[読解の応用]
a) 外務省医務官に関する本文によれば、筆者は在ジブチ日本国大使館でどのような役職に就いていますか。
b) 外務省医務官に関する本文で、ジブチでの生活環境の厳しさを示す事柄として挙げられているものをすべて列挙してください。
c) ジブチで勤務する外務省医務官についての本文を、最後の文の後から書き継いでください。

[検討用の本文]

足立 崇(平成11年・普通科卒)
外務省に所属する医師、”外務省医務官”をご存じでしょうか?
私は現在、在ジブチ日本国大使館に一等書記官兼医務官として勤務しています。ジブチ共和国は東アフリカに位置する小さな国ですが、重要な海上交通路に近接しており、しばしば近海のソマリア沖に海賊が出没します。そこで自衛隊が海賊対処行動を行っており、そのための活動拠点がジブチに置かれています。現地は砂漠気候で、夏の日の最高気温は50℃になることもあります。電力供給は安定しておらず、蛇口をひねれば出てくるのは塩水です。普段の生活で娯楽と呼べるものほとんどありません。
この厳しい環境の中で、私が果たすべき任務は「ジブチの邦人の健康と安全を守ること」です。私自身は医師と外交官両方の役割を要求される立場にあり、主に以下の3つの職務を担っています。
1つ目は「医療業務」です。大使館員・家族等の診療で自分の手に負えない症状の場合は、紹介を受けて他国の軍病院に診てもらう必要があります。そのようなときのためにも、日頃から任国の医療機関の視察や医療関係者との交流を大切にしています。また、任国での医療対応が困難なケースでは緊急移送が必要になるため、その都度病態の重症度や緊急性などを的確に”見極める力”が求められます。

[項目の抜粋]
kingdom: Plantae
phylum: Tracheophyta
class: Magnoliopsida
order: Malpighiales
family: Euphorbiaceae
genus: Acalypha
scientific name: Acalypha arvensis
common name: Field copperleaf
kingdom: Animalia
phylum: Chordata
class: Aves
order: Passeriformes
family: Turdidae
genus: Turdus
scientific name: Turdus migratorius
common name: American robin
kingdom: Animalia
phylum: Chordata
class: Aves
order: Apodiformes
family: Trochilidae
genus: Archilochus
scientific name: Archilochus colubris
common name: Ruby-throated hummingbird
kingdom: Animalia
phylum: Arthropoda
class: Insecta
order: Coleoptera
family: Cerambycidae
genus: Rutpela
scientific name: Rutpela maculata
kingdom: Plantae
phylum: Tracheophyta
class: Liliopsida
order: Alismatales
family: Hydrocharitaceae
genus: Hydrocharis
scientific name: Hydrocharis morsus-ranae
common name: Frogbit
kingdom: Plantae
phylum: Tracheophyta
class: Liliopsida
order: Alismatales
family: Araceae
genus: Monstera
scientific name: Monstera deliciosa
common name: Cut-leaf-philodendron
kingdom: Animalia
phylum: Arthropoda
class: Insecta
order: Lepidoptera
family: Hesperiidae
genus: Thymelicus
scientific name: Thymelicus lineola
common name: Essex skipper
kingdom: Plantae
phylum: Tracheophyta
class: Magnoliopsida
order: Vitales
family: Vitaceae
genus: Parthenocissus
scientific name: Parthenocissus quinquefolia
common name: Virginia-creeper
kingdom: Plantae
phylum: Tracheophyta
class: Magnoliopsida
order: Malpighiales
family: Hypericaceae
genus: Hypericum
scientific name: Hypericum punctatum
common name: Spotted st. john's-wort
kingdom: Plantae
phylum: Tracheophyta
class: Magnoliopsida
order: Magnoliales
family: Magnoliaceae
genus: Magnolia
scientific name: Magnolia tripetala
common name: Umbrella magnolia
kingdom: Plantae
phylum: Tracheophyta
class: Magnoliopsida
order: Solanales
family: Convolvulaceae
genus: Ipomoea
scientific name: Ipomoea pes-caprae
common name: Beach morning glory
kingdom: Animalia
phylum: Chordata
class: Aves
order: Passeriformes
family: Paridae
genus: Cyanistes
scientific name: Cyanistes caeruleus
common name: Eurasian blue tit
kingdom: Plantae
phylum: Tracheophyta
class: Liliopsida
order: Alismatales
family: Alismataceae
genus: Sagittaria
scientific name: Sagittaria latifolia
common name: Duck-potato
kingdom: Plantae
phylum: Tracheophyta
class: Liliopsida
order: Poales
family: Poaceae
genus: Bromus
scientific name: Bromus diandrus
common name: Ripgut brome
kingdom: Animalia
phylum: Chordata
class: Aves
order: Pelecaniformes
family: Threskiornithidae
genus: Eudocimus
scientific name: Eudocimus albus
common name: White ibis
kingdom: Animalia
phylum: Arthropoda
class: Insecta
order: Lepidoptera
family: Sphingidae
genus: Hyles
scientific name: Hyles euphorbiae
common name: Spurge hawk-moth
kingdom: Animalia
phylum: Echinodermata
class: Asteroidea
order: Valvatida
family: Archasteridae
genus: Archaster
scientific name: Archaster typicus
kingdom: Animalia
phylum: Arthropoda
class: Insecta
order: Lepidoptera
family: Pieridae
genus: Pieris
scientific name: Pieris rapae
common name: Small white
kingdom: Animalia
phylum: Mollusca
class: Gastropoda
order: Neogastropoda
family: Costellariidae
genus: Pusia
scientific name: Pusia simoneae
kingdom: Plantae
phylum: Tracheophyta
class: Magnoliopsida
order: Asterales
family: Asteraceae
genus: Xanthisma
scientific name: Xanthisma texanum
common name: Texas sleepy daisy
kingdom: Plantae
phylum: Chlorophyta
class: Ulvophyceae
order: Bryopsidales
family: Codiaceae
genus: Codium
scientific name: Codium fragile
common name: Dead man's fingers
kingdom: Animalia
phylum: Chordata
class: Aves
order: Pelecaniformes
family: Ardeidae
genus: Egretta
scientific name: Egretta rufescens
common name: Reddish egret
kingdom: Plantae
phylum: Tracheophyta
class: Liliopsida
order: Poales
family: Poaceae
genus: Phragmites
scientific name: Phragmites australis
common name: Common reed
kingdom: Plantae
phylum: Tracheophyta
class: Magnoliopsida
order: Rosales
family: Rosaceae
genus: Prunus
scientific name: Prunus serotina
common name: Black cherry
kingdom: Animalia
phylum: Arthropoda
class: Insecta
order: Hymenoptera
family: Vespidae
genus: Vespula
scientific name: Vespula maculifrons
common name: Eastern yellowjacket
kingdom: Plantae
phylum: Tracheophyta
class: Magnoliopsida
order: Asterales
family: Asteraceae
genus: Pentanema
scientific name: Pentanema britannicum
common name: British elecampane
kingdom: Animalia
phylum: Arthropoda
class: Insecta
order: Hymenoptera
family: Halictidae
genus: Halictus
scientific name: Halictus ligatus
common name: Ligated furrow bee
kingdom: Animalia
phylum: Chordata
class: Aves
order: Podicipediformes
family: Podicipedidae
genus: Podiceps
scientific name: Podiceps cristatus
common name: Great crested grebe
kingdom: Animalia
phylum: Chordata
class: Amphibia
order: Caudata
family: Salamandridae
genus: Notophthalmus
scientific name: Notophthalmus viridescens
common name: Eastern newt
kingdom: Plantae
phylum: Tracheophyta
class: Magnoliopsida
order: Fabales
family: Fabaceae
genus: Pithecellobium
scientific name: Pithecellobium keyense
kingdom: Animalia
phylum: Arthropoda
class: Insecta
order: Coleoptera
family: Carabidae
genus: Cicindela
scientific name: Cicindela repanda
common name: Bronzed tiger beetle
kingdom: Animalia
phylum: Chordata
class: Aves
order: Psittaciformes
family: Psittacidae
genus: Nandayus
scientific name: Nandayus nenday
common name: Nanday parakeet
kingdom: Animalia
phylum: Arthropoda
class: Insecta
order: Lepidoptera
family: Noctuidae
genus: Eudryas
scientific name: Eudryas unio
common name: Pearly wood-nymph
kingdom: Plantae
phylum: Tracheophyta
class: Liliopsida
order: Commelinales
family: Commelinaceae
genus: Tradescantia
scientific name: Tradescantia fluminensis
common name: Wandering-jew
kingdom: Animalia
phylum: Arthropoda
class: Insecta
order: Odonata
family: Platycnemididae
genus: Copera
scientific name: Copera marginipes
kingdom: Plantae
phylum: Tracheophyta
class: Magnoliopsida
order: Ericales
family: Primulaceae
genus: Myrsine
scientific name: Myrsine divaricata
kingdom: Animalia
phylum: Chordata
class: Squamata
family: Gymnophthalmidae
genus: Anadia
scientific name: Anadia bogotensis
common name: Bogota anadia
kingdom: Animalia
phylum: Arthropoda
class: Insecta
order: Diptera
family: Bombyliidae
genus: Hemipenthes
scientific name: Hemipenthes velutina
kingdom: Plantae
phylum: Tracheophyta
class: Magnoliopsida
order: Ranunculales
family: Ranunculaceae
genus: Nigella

[本演習の解答]
a) 一等書記官兼医務官として勤務しています。

b)
- 砂漠気候で、夏の日の最高気温は50℃になることもある
- 電力供給が安定していない
- 蛇口をひねると塩水が出てくる
- 普段の生活で娯楽と呼べるものがほとんどない

c)
2つ目は「任地の医療事情調査と情報発信」です。ジブチでは感染症情報の公開が十分に行われていません。そのため直接保健省や国際機関(WHO等)を訪れて情報を入手し、そこで得た情報をもとにして外務省公式サイトの『世界の医療事情』のページで発信しています。また、任国でコレラやデング熱等の疫病が流行した場合は迅速に情報収集を行い、在留邦人向けに『たびレジ』等の安全情報配信サービスに随時反映させています。さらに最近、私は外務・防衛医療ネットワークを立ち上げました。大使館と自衛隊拠点の専門の異なる医療関係者同士の情報交換の場を設けることで他国の軍関係者とのつながりができ、確度の高い、幅広い情報収集が可能となりました。
3つ目の職務は「邦人保護」です。現地でいつ何時、邦人が危険にさらされるかわかりません。そのようなときに備え、タイで行われている在外邦人等保護措置訓練に医務班として参加しています。このような有事を想定したミッションに参加することも医務官の職務の1つです。
外務省医務官の仕事の魅力は、医療を通じて他国の医療関係者と交流し、そして世界の多様な価値観に肌で触れることができることでしょう。いつか世界のどこかであなたと出会う日を楽しみにしています。